4. Create the user and choose Close.

5. On the left menu, choose Users again:

   • Choose the user name, for example, ElementalUser.

   • Choose the Security tab.

   • Choose Create Access Key.

   • On the Create access key dialog, choose to download the .csv file. Save the file in a safe place, so that you have a permanent record of the Access key ID and the Secret access key.

     The Access key ID looks like this:KIAIOSFODNNYEXAMPLE

     The Secret access key looks like this: 94afd1f2e64d908bc90dbca0035a5b567EXAMPLE

6. Give the Access key ID and the Secret access key to the Elemental Live operator. Do not give the username and password to the operator.

This creates an AWS user with the permissions required to let Elemental Live make requests to MediaStore. When the Elemental Live operator sets up the output with MediaStore as the destination, they will enter the Access key ID and Secret access key. When the Elemental Live event is running, Elemental Live sends these two IDs to the AWS service, instead of sending the user name and password. These IDs provide authorization to AWS for the Elemental Live node to make requests to MediaStore.
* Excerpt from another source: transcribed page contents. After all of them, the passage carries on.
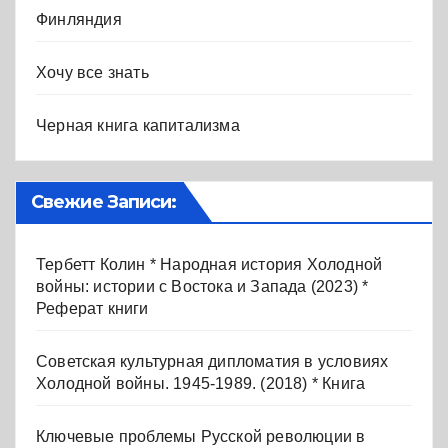
Финляндия
Хочу все знать
Черная книга капитализма
Свежие Записи:
Тербетт Колин * Народная история Холодной
войны: истории с Востока и Запада (2023) *
Реферат книги
Советская культурная дипломатия в условиях
Холодной войны. 1945-1989. (2018) * Книга
Ключевые проблемы Русской революции в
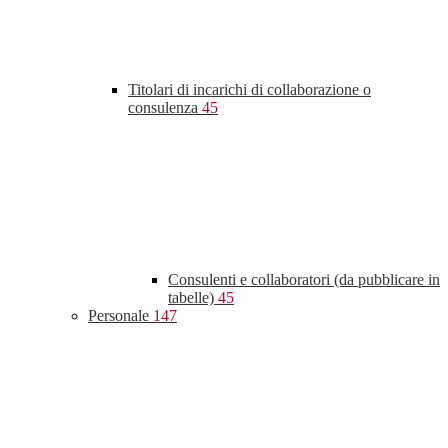
Titolari di incarichi di collaborazione o
consulenza
45
Consulenti e collaboratori (da pubblicare in
tabelle)
45
Personale
147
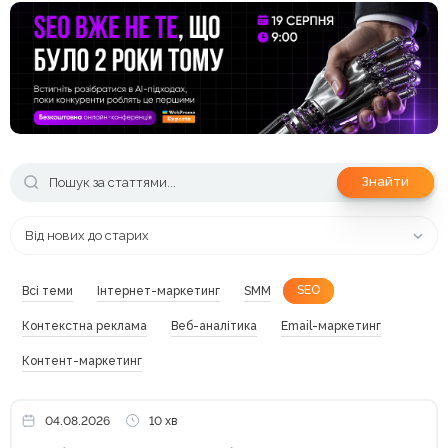
Знайти
Від нових до старих
SEO
Всі теми
Інтернет-маркетинг
SMM
Контекстна реклама
Веб-аналітика
Email-маркетинг
Контент-маркетинг
04.08.2026
10 хв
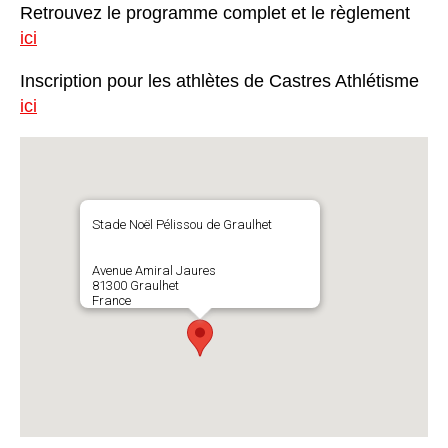
Retrouvez le programme complet et le règlement
ici
Inscription pour les athlètes de Castres Athlétisme
ici
Stade Noël Pélissou de Graulhet
Avenue Amiral Jaures
81300 Graulhet
France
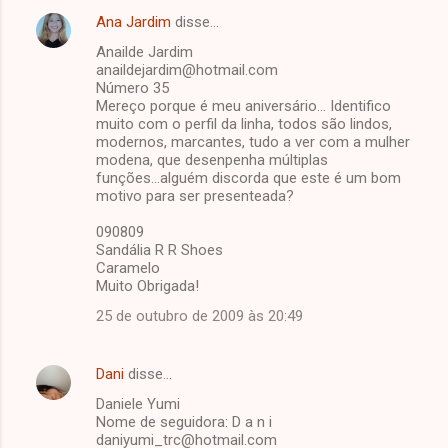
Ana Jardim
disse…
Anailde Jardim
anaildejardim@hotmail.com
Número 35
Mereço porque é meu aniversário... Identifico
muito com o perfil da linha, todos são lindos,
modernos, marcantes, tudo a ver com a mulher
modena, que desenpenha múltiplas
funções...alguém discorda que este é um bom
motivo para ser presenteada?
090809
Sandália R R Shoes
Caramelo
Muito Obrigada!
25 de outubro de 2009 às 20:49
Dani
disse…
Daniele Yumi
Nome de seguidora: D a n i
daniyumi_trc@hotmail.com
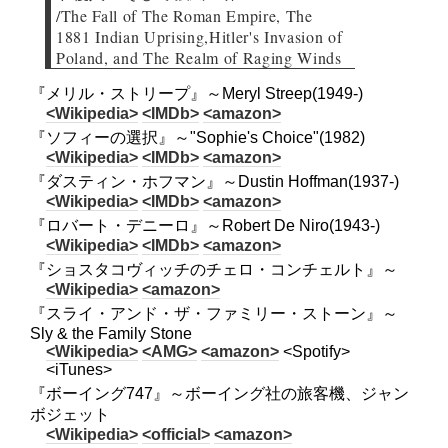
/The Fall of The Roman Empire, The
1881 Indian Uprising,Hitler's Invasion of
Poland, and The Realm of Raging Winds
『メリル・ストリープ』～Meryl Streep(1949-)
<Wikipedia>
<IMDb>
<amazon>
『ソフィーの選択』～"Sophie's Choice"(1982)
<Wikipedia>
<IMDb>
<amazon>
『ダスティン・ホフマン』～Dustin Hoffman(1937-)
<Wikipedia>
<IMDb>
<amazon>
『ロバート・デニーロ』～Robert De Niro(1943-)
<Wikipedia>
<IMDb>
<amazon>
『ショスタコヴィッチのチェロ・コンチェルト』～
<Wikipedia>
<amazon>
『スライ・アンド・ザ・ファミリー・ストーン』～
Sly & the Family Stone
<Wikipedia>
<AMG>
<amazon>
<Spotify>
<iTunes>
『ボーイング747』～ボーイング社の旅客機、ジャン
ボジェット
<Wikipedia>
<official>
<amazon>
Step B: Create the Elemental Live output group

To set up MediaStore as the destination in the HLS or DASH output group:

1. Obtain the endpoint for the MediaStore container where you want to send the output. For more information, see AWS Elemental MediaStore User Guide Viewing the Details for a Container.
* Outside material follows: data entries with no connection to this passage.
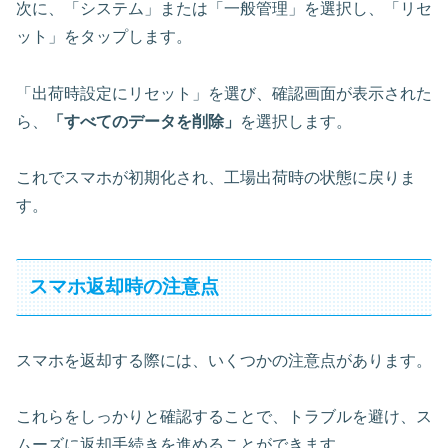
次に、「システム」または「一般管理」を選択し、「リセ
ット」をタップします。
「出荷時設定にリセット」を選び、確認画面が表示された
ら、
「すべてのデータを削除」
を選択します。
これでスマホが初期化され、工場出荷時の状態に戻りま
す。
スマホ返却時の注意点
スマホを返却する際には、いくつかの注意点があります。
これらをしっかりと確認することで、トラブルを避け、ス
ムーズに返却手続きを進めることができます。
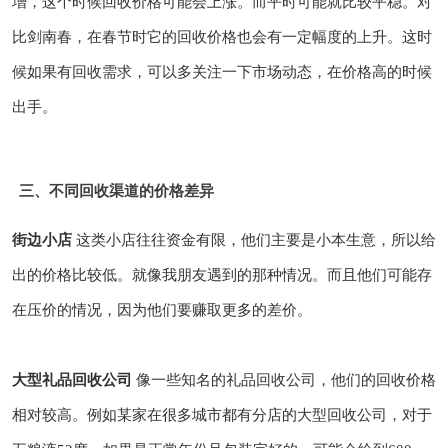
增，这个时候回收价格可能会上涨。而平时可能就比较平稳。对
比剑南春，在春节时它的回收价格也会有一定幅度的上升。这时
候如果有回收需求，可以多关注一下市场动态，在价格高的时候
出手。
三、不同回收渠道的价格差异
街边小店
这类小店往往资金有限，他们主要是小本生意，所以给
出的价格比较低。就像我朋友遇到的那种情况。而且他们可能存
在压价的情况，因为他们要赚取更多的差价。
大型礼品回收公司
像一些知名的礼品回收公司，他们的回收价格
相对较高。例如某家在很多城市都有分店的大型回收公司，对于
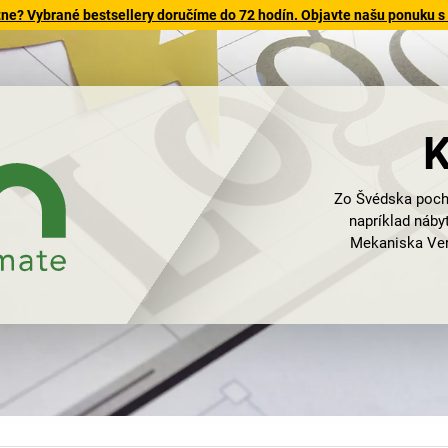
tne? Vybrané bestsellery doručíme do 72 hodín. Objavte našu ponuku s
K
Zo Švédska pochá
napríklad náby
Mekaniska Verk
Jednoduché a dob
Kongamek. Po
premyslené a fun
vozíky, montážne
kontajnery a 
produkty, ktor
typickým znako
proti korózii od
Vlastný úspech 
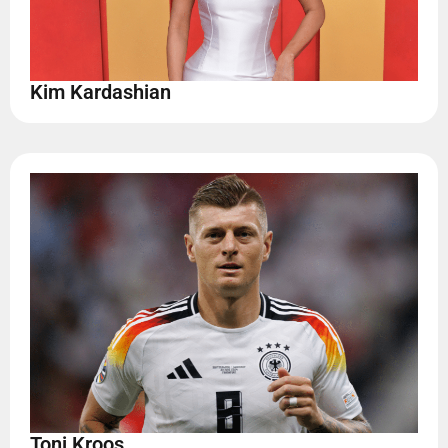
Kim Kardashian
Toni Kroos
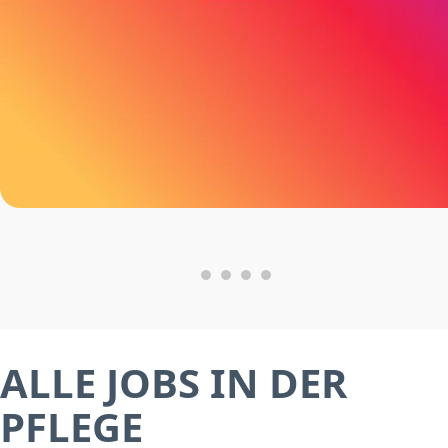
ALLE JOBS IN DER
PFLEGE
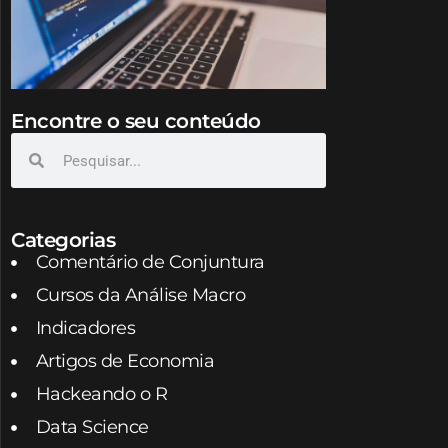
Encontre o seu conteúdo
Categorias
Comentário de Conjuntura
Cursos da Análise Macro
Indicadores
Artigos de Economia
Hackeando o R
Data Science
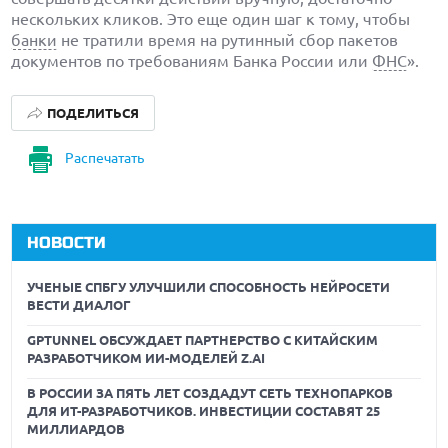
нескольких кликов. Это еще один шаг к тому, чтобы
банки
не тратили время на рутинный сбор пакетов
документов по требованиям Банка России или
ФНС
».
ПОДЕЛИТЬСЯ
Распечатать
НОВОСТИ
УЧЕНЫЕ СПБГУ УЛУЧШИЛИ СПОСОБНОСТЬ НЕЙРОСЕТИ
ВЕСТИ ДИАЛОГ
GPTUNNEL ОБСУЖДАЕТ ПАРТНЕРСТВО С КИТАЙСКИМ
РАЗРАБОТЧИКОМ ИИ-МОДЕЛЕЙ Z.AI
В РОССИИ ЗА ПЯТЬ ЛЕТ СОЗДАДУТ СЕТЬ ТЕХНОПАРКОВ
ДЛЯ ИТ-РАЗРАБОТЧИКОВ. ИНВЕСТИЦИИ СОСТАВЯТ 25
МИЛЛИАРДОВ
   The following is an example of an endpoint:

   https://w9710g.data.mediastore.us-west-2.amazonaws.com

2. In the Elemental Live event, go to the HLS or DASH output group and in Output > HTTP Push Dialect field, choose AWS Elemental MediaStore.

3. Complete the fields that appear: Retry Interval, Num Retries, FileCache Size, Restart Delay, Log Uploads.

   For details on these fields, see the field tooltips.

4. In the output group > Output > Destination field (above the HTTP Push Dialect field), enter the destination in the format <endpoint>/path/file/.

   For example: https://w9710g.data.mediastore.us-west-2.amazonaws.com/sports/curling/, where https://w9710g.data.mediastore.us-west-2.amazonaws.com/ is the endpoint for the MediaStore container and /sports/curling/ is the name of the MediaStore object.

5. Choose the Lock icon. Two more fields appear.

   • Username/Access Key ID: The Access key ID you created in IAM. For example, AKIAIOSFODNNYEXAMPL

   • Password/Secret Access Key: The Secret access key you created in IAM. For example, wJalrXUtnFEMI/K7MDENG/bPxRfiCYEXAMPLEKEY

Repeat the preceding steps to create a second output in this output group, if applicable.